Die C-Sorte ist in Unterfranken erst ein Jahr in den Sortenversuchen drin.
Ob die besseren Druschergebnisse von rund 3dz/ha nur eine Eintagsfliege waren, muß man erst noch sehen.
Aber warum nicht, in der kommenden Saison könnte man die Sorte mal probieren.
Wird allerdings erst auf wenigen Hektar vermehrt,
Gruß
Wini
Also ich frage mich ernsthaft, wer eigentlich noch C-Weizen anbaut, angesichts der Vorgaben der DüV. Das begrenzt doch die zulässigen Düngewerte weiter (ganz besonders in roten Gebieten!), dass ich nicht sehe, wie das eine C-Weizensorte ausgleichen kann (Abgesehen von der Vermarktung). Denn so groß sind die Ertragsunterschiede zu guten B-Sorten auch nicht. Man kann eine A oder B Sorte dann immer noch wie Futterweizen düngen.
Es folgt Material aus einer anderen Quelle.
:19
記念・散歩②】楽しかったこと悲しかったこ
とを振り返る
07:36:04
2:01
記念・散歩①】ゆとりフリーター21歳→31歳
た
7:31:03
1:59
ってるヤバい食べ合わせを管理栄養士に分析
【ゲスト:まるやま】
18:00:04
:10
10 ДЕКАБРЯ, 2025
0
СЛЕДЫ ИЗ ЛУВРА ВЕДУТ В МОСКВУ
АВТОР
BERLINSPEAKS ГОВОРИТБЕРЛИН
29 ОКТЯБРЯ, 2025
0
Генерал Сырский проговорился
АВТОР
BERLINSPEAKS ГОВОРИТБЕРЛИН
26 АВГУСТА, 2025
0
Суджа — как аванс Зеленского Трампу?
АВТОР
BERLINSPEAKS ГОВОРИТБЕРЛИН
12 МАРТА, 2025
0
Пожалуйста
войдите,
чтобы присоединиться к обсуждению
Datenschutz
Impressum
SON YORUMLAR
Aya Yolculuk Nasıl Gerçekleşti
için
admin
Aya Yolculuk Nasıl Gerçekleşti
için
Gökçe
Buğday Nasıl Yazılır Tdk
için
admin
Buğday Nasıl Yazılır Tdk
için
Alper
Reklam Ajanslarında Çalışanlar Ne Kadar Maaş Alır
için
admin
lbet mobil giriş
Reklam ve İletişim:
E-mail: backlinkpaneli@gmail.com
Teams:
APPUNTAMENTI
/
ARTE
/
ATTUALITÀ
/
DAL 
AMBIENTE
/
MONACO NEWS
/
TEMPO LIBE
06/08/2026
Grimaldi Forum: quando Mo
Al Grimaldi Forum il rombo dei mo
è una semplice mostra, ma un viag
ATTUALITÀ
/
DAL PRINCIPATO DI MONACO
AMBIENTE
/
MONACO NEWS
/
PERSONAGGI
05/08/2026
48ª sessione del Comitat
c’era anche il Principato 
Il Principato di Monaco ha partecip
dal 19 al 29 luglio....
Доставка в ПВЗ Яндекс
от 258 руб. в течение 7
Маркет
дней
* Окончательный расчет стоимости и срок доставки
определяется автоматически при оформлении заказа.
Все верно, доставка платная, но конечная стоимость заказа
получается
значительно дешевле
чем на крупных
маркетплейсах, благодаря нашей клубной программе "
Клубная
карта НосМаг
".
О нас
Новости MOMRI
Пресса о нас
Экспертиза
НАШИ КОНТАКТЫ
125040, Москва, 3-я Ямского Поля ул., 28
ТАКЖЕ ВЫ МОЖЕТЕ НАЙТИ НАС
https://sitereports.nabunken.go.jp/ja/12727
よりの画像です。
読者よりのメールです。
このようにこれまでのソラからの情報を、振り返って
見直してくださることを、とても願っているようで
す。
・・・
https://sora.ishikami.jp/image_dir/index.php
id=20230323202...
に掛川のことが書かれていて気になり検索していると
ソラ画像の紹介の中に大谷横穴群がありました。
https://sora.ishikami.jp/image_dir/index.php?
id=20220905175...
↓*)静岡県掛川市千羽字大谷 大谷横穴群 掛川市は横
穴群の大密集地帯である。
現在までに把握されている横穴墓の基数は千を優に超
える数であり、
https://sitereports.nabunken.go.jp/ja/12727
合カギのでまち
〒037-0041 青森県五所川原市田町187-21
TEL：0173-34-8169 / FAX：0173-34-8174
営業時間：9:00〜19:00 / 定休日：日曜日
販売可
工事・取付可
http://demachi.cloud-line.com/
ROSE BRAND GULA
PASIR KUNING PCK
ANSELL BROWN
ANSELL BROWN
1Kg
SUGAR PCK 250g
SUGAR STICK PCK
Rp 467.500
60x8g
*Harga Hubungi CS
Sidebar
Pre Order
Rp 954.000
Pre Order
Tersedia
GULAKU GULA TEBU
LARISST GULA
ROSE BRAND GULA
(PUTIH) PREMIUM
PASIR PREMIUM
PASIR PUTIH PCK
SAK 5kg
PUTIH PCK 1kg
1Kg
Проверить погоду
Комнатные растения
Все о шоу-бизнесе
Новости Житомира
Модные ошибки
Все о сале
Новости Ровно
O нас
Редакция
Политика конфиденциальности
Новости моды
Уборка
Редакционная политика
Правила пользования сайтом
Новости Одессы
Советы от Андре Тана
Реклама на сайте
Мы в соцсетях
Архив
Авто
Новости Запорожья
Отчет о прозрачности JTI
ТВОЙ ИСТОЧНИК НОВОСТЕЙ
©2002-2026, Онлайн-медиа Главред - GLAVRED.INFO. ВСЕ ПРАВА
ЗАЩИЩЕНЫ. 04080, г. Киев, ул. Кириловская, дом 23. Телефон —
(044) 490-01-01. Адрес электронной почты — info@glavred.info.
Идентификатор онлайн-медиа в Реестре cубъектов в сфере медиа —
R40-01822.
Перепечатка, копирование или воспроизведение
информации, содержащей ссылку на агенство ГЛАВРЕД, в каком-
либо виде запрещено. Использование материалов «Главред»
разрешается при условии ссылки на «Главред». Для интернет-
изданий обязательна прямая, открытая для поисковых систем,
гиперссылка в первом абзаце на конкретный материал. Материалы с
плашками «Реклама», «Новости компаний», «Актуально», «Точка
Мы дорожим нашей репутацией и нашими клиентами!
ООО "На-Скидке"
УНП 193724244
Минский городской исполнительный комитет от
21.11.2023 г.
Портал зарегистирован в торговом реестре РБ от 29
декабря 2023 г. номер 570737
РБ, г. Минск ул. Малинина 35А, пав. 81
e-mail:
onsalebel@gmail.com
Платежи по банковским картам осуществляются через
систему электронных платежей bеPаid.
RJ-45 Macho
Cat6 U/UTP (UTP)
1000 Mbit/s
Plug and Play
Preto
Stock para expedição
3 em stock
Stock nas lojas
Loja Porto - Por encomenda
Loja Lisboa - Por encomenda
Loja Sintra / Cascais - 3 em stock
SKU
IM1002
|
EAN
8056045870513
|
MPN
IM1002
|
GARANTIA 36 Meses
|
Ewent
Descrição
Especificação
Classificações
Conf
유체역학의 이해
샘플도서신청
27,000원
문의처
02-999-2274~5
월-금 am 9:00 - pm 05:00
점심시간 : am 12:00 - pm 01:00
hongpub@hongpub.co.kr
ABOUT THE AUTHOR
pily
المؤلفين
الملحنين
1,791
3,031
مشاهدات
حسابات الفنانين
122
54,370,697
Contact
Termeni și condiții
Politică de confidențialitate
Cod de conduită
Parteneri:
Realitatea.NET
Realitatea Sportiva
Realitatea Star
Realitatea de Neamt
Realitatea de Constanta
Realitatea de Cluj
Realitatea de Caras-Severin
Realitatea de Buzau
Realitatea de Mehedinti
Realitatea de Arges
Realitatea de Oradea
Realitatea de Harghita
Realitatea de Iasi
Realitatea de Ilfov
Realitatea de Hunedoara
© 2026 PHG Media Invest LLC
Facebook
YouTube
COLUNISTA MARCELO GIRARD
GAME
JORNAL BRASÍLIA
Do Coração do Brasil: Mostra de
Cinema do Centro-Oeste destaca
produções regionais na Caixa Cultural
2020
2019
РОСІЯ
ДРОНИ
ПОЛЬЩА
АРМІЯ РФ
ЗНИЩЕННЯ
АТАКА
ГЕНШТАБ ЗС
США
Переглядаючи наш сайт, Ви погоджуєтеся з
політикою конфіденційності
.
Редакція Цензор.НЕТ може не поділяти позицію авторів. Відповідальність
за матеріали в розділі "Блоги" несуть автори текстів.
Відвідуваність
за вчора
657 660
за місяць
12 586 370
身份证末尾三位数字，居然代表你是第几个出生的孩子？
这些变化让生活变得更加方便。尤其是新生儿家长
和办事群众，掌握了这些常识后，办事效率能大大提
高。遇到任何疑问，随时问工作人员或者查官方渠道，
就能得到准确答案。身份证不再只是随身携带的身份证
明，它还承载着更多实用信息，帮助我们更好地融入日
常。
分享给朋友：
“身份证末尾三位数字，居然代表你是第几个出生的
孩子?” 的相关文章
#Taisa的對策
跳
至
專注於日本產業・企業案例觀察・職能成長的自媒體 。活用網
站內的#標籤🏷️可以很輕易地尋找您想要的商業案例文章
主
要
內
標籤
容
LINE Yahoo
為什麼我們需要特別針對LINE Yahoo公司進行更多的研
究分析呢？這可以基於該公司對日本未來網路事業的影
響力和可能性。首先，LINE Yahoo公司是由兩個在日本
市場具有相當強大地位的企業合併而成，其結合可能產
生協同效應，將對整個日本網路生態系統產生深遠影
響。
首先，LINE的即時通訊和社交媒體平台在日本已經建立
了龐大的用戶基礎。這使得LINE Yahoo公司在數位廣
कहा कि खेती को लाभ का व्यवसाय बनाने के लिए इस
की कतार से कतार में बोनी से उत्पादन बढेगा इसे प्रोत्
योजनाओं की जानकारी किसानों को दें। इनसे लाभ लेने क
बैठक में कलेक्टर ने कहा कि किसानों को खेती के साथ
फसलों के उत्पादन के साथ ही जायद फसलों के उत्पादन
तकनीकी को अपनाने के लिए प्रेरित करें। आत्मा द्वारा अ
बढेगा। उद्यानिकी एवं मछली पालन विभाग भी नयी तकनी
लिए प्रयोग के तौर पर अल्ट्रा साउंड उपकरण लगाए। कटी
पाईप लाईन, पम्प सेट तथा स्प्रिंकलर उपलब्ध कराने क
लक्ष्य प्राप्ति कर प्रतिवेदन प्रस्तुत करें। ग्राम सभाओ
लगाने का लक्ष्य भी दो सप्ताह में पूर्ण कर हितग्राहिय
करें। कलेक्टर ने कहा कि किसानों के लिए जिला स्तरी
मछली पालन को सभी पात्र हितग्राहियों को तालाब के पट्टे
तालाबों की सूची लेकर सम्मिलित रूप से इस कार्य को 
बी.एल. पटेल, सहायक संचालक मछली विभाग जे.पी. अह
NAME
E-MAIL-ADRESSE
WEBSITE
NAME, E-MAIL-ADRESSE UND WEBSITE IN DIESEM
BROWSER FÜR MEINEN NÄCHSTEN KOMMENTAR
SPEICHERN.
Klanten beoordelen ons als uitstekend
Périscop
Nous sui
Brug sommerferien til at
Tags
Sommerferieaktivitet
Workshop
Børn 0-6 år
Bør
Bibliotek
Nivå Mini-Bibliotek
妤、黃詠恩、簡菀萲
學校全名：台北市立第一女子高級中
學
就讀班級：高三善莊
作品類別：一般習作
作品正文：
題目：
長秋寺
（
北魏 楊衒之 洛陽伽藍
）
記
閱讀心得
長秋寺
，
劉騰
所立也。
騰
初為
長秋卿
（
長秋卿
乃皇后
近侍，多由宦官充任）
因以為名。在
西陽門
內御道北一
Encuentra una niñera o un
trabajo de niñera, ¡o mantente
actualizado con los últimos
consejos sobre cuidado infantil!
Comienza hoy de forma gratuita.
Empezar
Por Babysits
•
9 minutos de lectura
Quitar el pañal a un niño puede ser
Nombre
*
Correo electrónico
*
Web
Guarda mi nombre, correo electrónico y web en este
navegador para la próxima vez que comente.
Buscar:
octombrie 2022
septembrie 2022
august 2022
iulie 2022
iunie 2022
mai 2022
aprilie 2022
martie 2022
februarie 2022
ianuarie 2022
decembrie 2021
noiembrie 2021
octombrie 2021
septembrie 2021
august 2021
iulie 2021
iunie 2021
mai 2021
Aber wegen der DüV sollte die Sorte doch wenigstens als B eingestuft sein (Den dann ist die Welt aus Sicht der Anhänger der Ökoreligion schon ein klein bisschen weniger schlimm).
P.S: Wini, das sollte doch im Rotlichtbezirk Unterfranken ein wichtiger Aspekt sein. Bei mir sind übrigens plötzlich die meisten Flächen rot geworden. Dabei hat das örtliche Wasserwerk, dass in ca 1,5 km Entfernung über 50% fördert (Förderstelle liegt tiefer) gleich einen Nitratwert von 2 mg/l !!! Ich möchte besser nicht wissen was die Leute für zeug zu sich nehmen, so dass sie da eine Nitratgefährtung erkennen.
Botaniker hat geschrieben:Ich bin mal gespannt was vom Wintergetreide in 1-2 Wochen noch lebt. Schnee wirds hier wohl keinen mehr geben und die Temperaturen sollen bis - 16° Grad sinken, das heißt am Boden können es auch unter - 20° Grad werden. Die Vegetation war die letzten Tage sichtbar angesprungen aufgrund der milden Temperaturen. Insgesamt eine ähnliche Situation wie 2012 im Februar. Damals war nahezu das ganze Wintergetreide hin, bis auf den Roggen und die härtesten Weizen, wie den Julius.
Außerdem ist der Raps hier deutlich zu schwach entwickelt, da der erst im Oktober auflief, entsprechend hoch ist auch hier das Auswinterungsrisiko.
Ist wieder mal spannend. Die Chancen auf hohe Matifkurse sollten die Woche gegeben sein.